→ ACTIVITY LIST
[1] In the book excerpt below, what past event does the writer say the new security measures after 9/11 echoed?
[2] Please retype the book excerpt below from "DO WE PAY TOO" to "affirm their assumptions.", word for word.

"A GEM OF A BOOK, FROM ENGAGING ANECDOTE TO PERSONAL NARRATIVE TO SWEEPING HISTORY, AND BEST OF ALL, THE CONNECTIONS BETWEEN YESTERDAY AND TODAY." - John Christgau, author of '"Enemies': World War II Alien Internment"
“HOW COULD WE HAVE LET THIS HAPPEN”? As the government rolled out its domestic
security apparatus after 9/11, I began thinking about historical lessons. I was struck by how much these new security manifestations echoed the
past, specifically World War II.
DO WE PAY TOO MUCH ATTENTION TO HISTORY? Many writers and commentators have stated the
obvious: history repeats itself, or nearly so. But how, specifically? Policymakers, the media, and the public often embrace simplistic or muddled
historical lessons, and each manipulates them to affirm their assumptions.

→ RECORDED INFORMATION
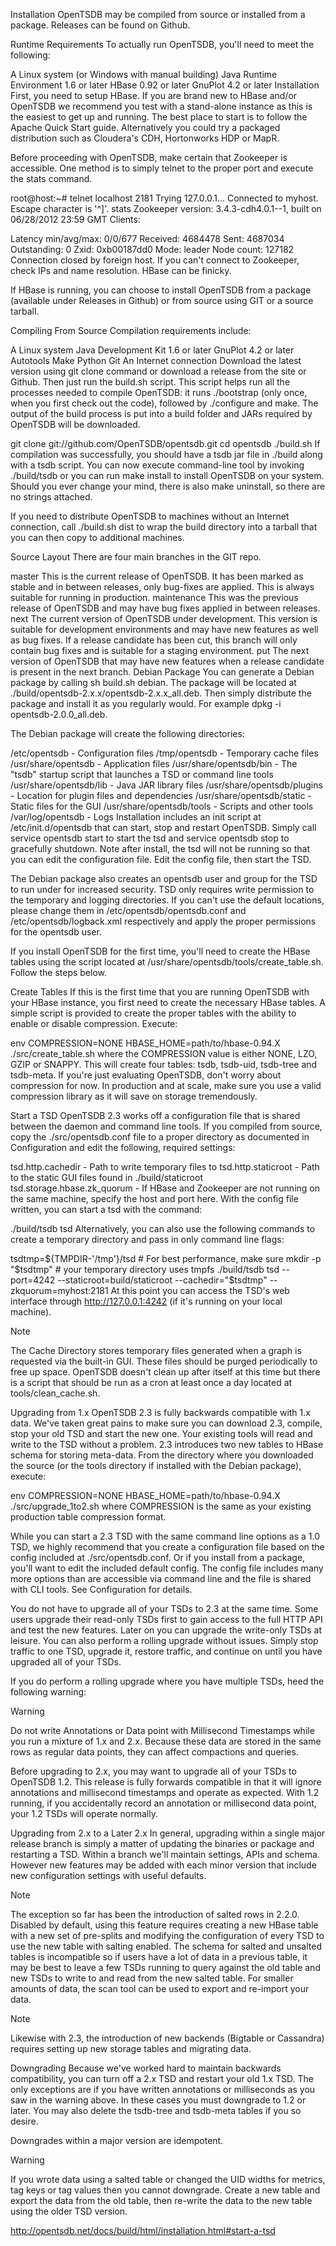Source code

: Installation
OpenTSDB may be compiled from source or installed from a package. Releases can be found on Github.

Runtime Requirements
To actually run OpenTSDB, you'll need to meet the following:

A Linux system (or Windows with manual building)
Java Runtime Environment 1.6 or later
HBase 0.92 or later
GnuPlot 4.2 or later
Installation
First, you need to setup HBase. If you are brand new to HBase and/or OpenTSDB we recommend you test with a stand-alone instance as this is the easiest to get up and running. The best place to start is to follow the Apache Quick Start guide. Alternatively you could try a packaged distribution such as Cloudera's CDH, Hortonworks HDP or MapR.

Before proceeding with OpenTSDB, make certain that Zookeeper is accessible. One method is to simply telnet to the proper port and execute the stats command.

root@host:~# telnet localhost 2181
Trying 127.0.0.1...
Connected to myhost.
Escape character is '^]'.
stats
Zookeeper version: 3.4.3-cdh4.0.1--1, built on 06/28/2012 23:59 GMT
Clients:

Latency min/avg/max: 0/0/677
Received: 4684478
Sent: 4687034
Outstanding: 0
Zxid: 0xb00187dd0
Mode: leader
Node count: 127182
Connection closed by foreign host.
If you can't connect to Zookeeper, check IPs and name resolution. HBase can be finicky.

If HBase is running, you can choose to install OpenTSDB from a package (available under Releases in Github) or from source using GIT or a source tarball.

Compiling From Source
Compilation requirements include:

A Linux system
Java Development Kit 1.6 or later
GnuPlot 4.2 or later
Autotools
Make
Python
Git
An Internet connection
Download the latest version using git clone command or download a release from the site or Github. Then just run the build.sh script. This script helps run all the processes needed to compile OpenTSDB: it runs ./bootstrap (only once, when you first check out the code), followed by ./configure and make. The output of the build process is put into a build folder and JARs required by OpenTSDB will be downloaded.

git clone git://github.com/OpenTSDB/opentsdb.git
cd opentsdb
./build.sh
If compilation was successfully, you should have a tsdb jar file in ./build along with a tsdb script. You can now execute command-line tool by invoking ./build/tsdb or you can run make install to install OpenTSDB on your system. Should you ever change your mind, there is also make uninstall, so there are no strings attached.

If you need to distribute OpenTSDB to machines without an Internet connection, call ./build.sh dist to wrap the build directory into a tarball that you can then copy to additional machines.

Source Layout
There are four main branches in the GIT repo.

master This is the current release of OpenTSDB. It has been marked as stable and in between releases, only bug-fixes are applied. This is always suitable for running in production.
maintenance This was the previous release of OpenTSDB and may have bug fixes applied in between releases.
next The current version of OpenTSDB under development. This version is suitable for development environments and may have new features as well as bug fixes. If a release candidate has been cut, this branch will only contain bug fixes and is suitable for a staging environment.
put The next version of OpenTSDB that may have new features when a release candidate is present in the next branch.
Debian Package
You can generate a Debian package by calling sh build.sh debian. The package will be located at ./build/opentsdb-2.x.x/opentsdb-2.x.x_all.deb. Then simply distribute the package and install it as you regularly would. For example dpkg -i opentsdb-2.0.0_all.deb.

The Debian package will create the following directories:

/etc/opentsdb - Configuration files
/tmp/opentsdb - Temporary cache files
/usr/share/opentsdb - Application files
/usr/share/opentsdb/bin - The "tsdb" startup script that launches a TSD or command line tools
/usr/share/opentsdb/lib - Java JAR library files
/usr/share/opentsdb/plugins - Location for plugin files and dependencies
/usr/share/opentsdb/static - Static files for the GUI
/usr/share/opentsdb/tools - Scripts and other tools
/var/log/opentsdb - Logs
Installation includes an init script at /etc/init.d/opentsdb that can start, stop and restart OpenTSDB. Simply call service opentsdb start to start the tsd and service opentsdb stop to gracefully shutdown. Note after install, the tsd will not be running so that you can edit the configuration file. Edit the config file, then start the TSD.

The Debian package also creates an opentsdb user and group for the TSD to run under for increased security. TSD only requires write permission to the temporary and logging directories. If you can't use the default locations, please change them in /etc/opentsdb/opentsdb.conf and /etc/opentsdb/logback.xml respectively and apply the proper permissions for the opentsdb user.

If you install OpenTSDB for the first time, you'll need to create the HBase tables using the script located at /usr/share/opentsdb/tools/create_table.sh. Follow the steps below.

Create Tables
If this is the first time that you are running OpenTSDB with your HBase instance, you first need to create the necessary HBase tables. A simple script is provided to create the proper tables with the ability to enable or disable compression. Execute:

env COMPRESSION=NONE HBASE_HOME=path/to/hbase-0.94.X ./src/create_table.sh
where the COMPRESSION value is either NONE, LZO, GZIP or SNAPPY. This will create four tables: tsdb, tsdb-uid, tsdb-tree and tsdb-meta. If you're just evaluating OpenTSDB, don't worry about compression for now. In production and at scale, make sure you use a valid compression library as it will save on storage tremendously.

Start a TSD
OpenTSDB 2.3 works off a configuration file that is shared between the daemon and command line tools. If you compiled from source, copy the ./src/opentsdb.conf file to a proper directory as documented in Configuration and edit the following, required settings:

tsd.http.cachedir - Path to write temporary files to
tsd.http.staticroot - Path to the static GUI files found in ./build/staticroot
tsd.storage.hbase.zk_quorum - If HBase and Zookeeper are not running on the same machine, specify the host and port here.
With the config file written, you can start a tsd with the command:

./build/tsdb tsd
Alternatively, you can also use the following commands to create a temporary directory and pass in only command line flags:

tsdtmp=${TMPDIR-'/tmp'}/tsd    # For best performance, make sure
mkdir -p "$tsdtmp"             # your temporary directory uses tmpfs
./build/tsdb tsd --port=4242 --staticroot=build/staticroot --cachedir="$tsdtmp" --zkquorum=myhost:2181
At this point you can access the TSD's web interface through http://127.0.0.1:4242 (if it's running on your local machine).

Note

The Cache Directory stores temporary files generated when a graph is requested via the built-in GUI. These files should be purged periodically to free up space. OpenTSDB doesn't clean up after itself at this time but there is a script that should be run as a cron at least once a day located at tools/clean_cache.sh.

Upgrading from 1.x
OpenTSDB 2.3 is fully backwards compatible with 1.x data. We've taken great pains to make sure you can download 2.3, compile, stop your old TSD and start the new one. Your existing tools will read and write to the TSD without a problem. 2.3 introduces two new tables to HBase schema for storing meta-data. From the directory where you downloaded the source (or the tools directory if installed with the Debian package), execute:

env COMPRESSION=NONE HBASE_HOME=path/to/hbase-0.94.X ./src/upgrade_1to2.sh
where COMPRESSION is the same as your existing production table compression format.

While you can start a 2.3 TSD with the same command line options as a 1.0 TSD, we highly recommend that you create a configuration file based on the config included at ./src/opentsdb.conf. Or if you install from a package, you'll want to edit the included default config. The config file includes many more options than are accessible via command line and the file is shared with CLI tools. See Configuration for details.

You do not have to upgrade all of your TSDs to 2.3 at the same time. Some users upgrade their read-only TSDs first to gain access to the full HTTP API and test the new features. Later on you can upgrade the write-only TSDs at leisure. You can also perform a rolling upgrade without issues. Simply stop traffic to one TSD, upgrade it, restore traffic, and continue on until you have upgraded all of your TSDs.

If you do perform a rolling upgrade where you have multiple TSDs, heed the following warning:

Warning

Do not write Annotations or Data point with Millisecond Timestamps while you run a mixture of 1.x and 2.x. Because these data are stored in the same rows as regular data points, they can affect compactions and queries.

Before upgrading to 2.x, you may want to upgrade all of your TSDs to OpenTSDB 1.2. This release is fully forwards compatible in that it will ignore annotations and millisecond timestamps and operate as expected. With 1.2 running, if you accidentally record an annotation or millisecond data point, your 1.2 TSDs will operate normally.

Upgrading from 2.x to a Later 2.x
In general, upgrading within a single major release branch is simply a matter of updating the binaries or package and restarting a TSD. Within a branch we'll maintain settings, APIs and schema. However new features may be added with each minor version that include new configuration settings with useful defaults.

Note

The exception so far has been the introduction of salted rows in 2.2.0. Disabled by default, using this feature requires creating a new HBase table with a new set of pre-splits and modifying the configuration of every TSD to use the new table with salting enabled. The schema for salted and unsalted tables is incompatible so if users have a lot of data in a previous table, it may be best to leave a few TSDs running to query against the old table and new TSDs to write to and read from the new salted table. For smaller amounts of data, the scan tool can be used to export and re-import your data.

Note

Likewise with 2.3, the introduction of new backends (Bigtable or Cassandra) requires setting up new storage tables and migrating data.

Downgrading
Because we've worked hard to maintain backwards compatibility, you can turn off a 2.x TSD and restart your old 1.x TSD. The only exceptions are if you have written annotations or milliseconds as you saw in the warning above. In these cases you must downgrade to 1.2 or later. You may also delete the tsdb-tree and tsdb-meta tables if you so desire.

Downgrades within a major version are idempotent.

Warning

If you wrote data using a salted table or changed the UID widths for metrics, tag keys or tag values then you cannot downgrade. Create a new table and export the data from the old table, then re-write the data to the new table using the older TSD version.

http://opentsdb.net/docs/build/html/installation.html#start-a-tsd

→ RESPONSES IN ORDER
[1] World War II.

[2]
DO WE PAY TOO MUCH ATTENTION TO HISTORY? Many writers and commentators have stated the
obvious: history repeats itself, or nearly so. But how, specifically? Policymakers, the media, and the public often embrace simplistic or muddled
historical lessons, and each manipulates them to affirm their assumptions.